Independent owner Alexander Lebedev, currently completing a community service sentence in Russia for whacking someone on a chat show, is looking for a new investor in his Independent, Independent on Sunday and cut-price 20p i British newspapers according to a report in the Financial Times. Taken as a piece the papers are heavily loss-making although i has performed well in circulation terms.
Which the daily Independent, still the core of the group, most certainly has not. The Indy is only selling about 46,000 copies a day if you exclude free bulk ‘sales’ to hotels and the like, hardly constituting a national newspaper at all.

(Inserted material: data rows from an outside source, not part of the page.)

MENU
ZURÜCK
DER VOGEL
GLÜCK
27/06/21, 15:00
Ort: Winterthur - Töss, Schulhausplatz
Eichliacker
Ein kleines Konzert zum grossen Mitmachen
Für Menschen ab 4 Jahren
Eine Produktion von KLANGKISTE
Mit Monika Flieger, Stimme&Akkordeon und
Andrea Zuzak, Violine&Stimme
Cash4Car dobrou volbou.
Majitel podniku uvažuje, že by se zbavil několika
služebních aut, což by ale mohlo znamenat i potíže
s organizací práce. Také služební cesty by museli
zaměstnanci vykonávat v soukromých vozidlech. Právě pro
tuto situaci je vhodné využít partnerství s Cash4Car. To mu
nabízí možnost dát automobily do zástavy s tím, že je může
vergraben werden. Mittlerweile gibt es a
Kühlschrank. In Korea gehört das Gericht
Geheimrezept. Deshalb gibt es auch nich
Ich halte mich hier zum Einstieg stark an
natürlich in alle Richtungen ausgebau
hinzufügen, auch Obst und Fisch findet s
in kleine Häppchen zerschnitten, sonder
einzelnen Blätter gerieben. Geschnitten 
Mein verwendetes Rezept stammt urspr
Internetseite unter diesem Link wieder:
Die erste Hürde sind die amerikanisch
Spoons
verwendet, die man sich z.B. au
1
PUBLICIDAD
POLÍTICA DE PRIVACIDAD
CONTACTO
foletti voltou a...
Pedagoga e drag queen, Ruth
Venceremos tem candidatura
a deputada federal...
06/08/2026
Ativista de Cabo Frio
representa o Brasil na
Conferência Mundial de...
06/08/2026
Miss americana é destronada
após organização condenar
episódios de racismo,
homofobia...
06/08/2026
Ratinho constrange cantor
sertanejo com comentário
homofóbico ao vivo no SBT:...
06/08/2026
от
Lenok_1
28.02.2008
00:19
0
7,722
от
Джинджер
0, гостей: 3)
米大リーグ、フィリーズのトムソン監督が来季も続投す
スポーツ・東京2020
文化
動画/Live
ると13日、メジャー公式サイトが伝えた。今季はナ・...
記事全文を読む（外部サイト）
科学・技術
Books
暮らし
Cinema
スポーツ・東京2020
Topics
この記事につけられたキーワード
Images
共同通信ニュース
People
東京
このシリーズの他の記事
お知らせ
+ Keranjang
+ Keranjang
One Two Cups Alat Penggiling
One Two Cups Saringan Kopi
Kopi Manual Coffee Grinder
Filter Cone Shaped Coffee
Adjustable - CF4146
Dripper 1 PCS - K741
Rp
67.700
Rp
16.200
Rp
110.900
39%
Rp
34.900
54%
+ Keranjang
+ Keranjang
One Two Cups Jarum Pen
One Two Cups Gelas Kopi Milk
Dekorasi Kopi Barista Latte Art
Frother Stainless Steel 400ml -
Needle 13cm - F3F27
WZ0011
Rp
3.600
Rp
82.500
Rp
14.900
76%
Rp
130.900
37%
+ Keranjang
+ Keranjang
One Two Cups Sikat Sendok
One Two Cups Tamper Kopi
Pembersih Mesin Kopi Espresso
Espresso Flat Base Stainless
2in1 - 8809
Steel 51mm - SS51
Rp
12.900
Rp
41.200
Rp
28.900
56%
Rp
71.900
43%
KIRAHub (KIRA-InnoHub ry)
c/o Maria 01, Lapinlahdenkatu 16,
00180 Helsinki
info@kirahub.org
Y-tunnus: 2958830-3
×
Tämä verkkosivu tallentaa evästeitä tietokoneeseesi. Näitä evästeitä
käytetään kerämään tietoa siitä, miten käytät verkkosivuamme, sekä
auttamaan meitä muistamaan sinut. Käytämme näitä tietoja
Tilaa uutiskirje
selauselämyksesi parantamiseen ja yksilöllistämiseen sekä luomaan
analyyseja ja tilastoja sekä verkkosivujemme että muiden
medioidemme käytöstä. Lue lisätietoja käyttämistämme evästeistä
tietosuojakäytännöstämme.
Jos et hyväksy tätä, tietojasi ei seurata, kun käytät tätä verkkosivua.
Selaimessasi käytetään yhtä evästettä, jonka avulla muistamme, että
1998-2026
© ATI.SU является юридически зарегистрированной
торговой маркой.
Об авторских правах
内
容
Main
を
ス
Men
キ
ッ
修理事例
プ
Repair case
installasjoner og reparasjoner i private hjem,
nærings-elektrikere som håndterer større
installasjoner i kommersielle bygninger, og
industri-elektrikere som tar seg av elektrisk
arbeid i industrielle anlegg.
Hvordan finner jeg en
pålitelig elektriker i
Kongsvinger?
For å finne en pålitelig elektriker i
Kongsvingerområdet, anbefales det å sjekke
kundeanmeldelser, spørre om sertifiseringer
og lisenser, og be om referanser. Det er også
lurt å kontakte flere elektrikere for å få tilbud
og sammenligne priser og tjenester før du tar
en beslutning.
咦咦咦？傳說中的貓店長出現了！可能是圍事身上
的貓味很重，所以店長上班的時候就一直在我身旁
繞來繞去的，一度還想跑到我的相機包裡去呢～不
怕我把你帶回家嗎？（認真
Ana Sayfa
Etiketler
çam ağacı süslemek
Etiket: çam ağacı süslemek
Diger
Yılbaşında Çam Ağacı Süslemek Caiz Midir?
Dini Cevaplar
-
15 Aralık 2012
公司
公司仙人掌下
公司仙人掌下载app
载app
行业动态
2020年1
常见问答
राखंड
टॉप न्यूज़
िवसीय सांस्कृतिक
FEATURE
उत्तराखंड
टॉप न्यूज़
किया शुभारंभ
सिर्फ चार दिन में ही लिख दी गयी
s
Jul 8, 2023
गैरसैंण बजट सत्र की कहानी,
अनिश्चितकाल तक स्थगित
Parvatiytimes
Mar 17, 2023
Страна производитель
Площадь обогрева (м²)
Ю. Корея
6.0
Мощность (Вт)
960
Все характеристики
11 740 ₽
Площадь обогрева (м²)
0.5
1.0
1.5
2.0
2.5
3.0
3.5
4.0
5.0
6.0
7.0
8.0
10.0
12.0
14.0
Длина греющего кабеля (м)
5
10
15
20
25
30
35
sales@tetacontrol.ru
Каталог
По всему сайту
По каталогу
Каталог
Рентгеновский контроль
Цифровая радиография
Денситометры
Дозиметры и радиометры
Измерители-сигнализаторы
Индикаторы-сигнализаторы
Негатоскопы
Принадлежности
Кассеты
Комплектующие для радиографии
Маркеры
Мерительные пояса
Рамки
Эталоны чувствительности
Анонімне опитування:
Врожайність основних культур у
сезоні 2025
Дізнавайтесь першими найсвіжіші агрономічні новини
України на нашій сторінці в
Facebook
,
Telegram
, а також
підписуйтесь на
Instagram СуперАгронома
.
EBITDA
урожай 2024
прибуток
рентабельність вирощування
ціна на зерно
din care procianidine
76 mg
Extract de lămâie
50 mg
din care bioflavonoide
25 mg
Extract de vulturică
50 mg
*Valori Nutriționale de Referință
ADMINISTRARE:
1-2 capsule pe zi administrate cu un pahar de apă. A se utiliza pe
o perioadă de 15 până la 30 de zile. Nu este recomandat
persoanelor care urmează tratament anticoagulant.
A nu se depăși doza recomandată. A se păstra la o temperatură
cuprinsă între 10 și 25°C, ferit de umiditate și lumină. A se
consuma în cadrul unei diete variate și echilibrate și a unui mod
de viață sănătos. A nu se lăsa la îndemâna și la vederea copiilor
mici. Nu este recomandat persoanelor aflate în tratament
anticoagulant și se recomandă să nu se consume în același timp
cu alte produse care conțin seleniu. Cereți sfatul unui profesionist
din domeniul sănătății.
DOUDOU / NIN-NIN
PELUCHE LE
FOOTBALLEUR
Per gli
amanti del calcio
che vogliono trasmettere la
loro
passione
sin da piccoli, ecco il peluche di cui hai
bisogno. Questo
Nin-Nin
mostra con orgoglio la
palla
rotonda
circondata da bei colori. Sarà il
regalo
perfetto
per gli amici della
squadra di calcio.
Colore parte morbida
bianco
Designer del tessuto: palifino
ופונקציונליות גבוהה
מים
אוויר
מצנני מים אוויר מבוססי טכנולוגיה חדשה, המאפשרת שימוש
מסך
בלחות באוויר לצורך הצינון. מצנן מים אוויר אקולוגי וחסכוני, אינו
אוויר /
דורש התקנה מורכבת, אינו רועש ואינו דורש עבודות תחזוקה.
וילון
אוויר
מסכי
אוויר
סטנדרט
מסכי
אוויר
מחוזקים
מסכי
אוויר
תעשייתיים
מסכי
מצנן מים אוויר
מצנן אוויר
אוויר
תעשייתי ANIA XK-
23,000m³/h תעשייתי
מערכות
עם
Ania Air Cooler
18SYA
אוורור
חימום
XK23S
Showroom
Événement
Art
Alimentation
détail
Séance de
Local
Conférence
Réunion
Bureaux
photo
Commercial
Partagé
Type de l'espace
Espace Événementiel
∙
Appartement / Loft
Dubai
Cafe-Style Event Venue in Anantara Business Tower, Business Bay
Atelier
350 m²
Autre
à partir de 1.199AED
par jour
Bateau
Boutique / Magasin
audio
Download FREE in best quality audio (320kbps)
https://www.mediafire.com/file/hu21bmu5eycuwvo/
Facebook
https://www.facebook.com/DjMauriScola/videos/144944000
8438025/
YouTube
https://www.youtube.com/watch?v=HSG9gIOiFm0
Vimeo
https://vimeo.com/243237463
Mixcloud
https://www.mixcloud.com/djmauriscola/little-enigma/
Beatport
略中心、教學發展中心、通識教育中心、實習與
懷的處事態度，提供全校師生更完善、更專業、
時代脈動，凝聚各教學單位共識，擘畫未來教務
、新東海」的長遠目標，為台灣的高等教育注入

The search for money seems to have become more urgent because, first, Lebedev senior hasn’t got as much of it has he used to as his banking operation and other businesses in Russia have come under pressure and, two, he and high-profile son Evgeny have won the contract to provide local TV in London through their London Live operation – which may in time be a big revenue earner but will cost a lot to get off the ground.
Sitting in the middle of this is the London Evening Standard, now a free paper under the Lebedevs with a circulation nearing a million. This has been a success and is allegedly profitable as advertisers use it to reach affluent Londoners. By contrast the daily Independent is a whopping £1.40. But the Standard isn’t making that much and its cash flow must be challenging as it waits for advertisers to pay up while it’s punting all these papers around London.
The Lebedevs apparently don’t want to include the Standard (or, presumably, London Live) in any deal with an investor, which makes it an offer most people will be able to refuse.
the Independent began life as a bold experiment by some former Telegraph hacks in the 1980s. One of them, Andreas Whittam-Smith is still chairman. Time might be up unless either Lebedev is on good terms with, say, Roman Abramovitch. Evgeny’s pal Charles Saatchi, currently with a few problems of his own, is unlikely to be able to help him out.